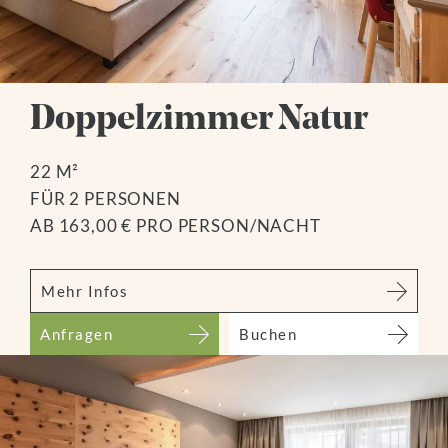
Doppelzimmer Natur
22 M²
FÜR 2 PERSONEN
AB 163,00 € PRO PERSON/NACHT
Mehr Infos
Anfragen
Buchen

**Task directions**
Leave out all images, then reproduce the entries above exactly.

**Solution to this task**
Doppelzimmer Natur
22 M²
FÜR 2 PERSONEN
AB 163,00 € PRO PERSON/NACHT
Mehr Infos
Anfragen
Buchen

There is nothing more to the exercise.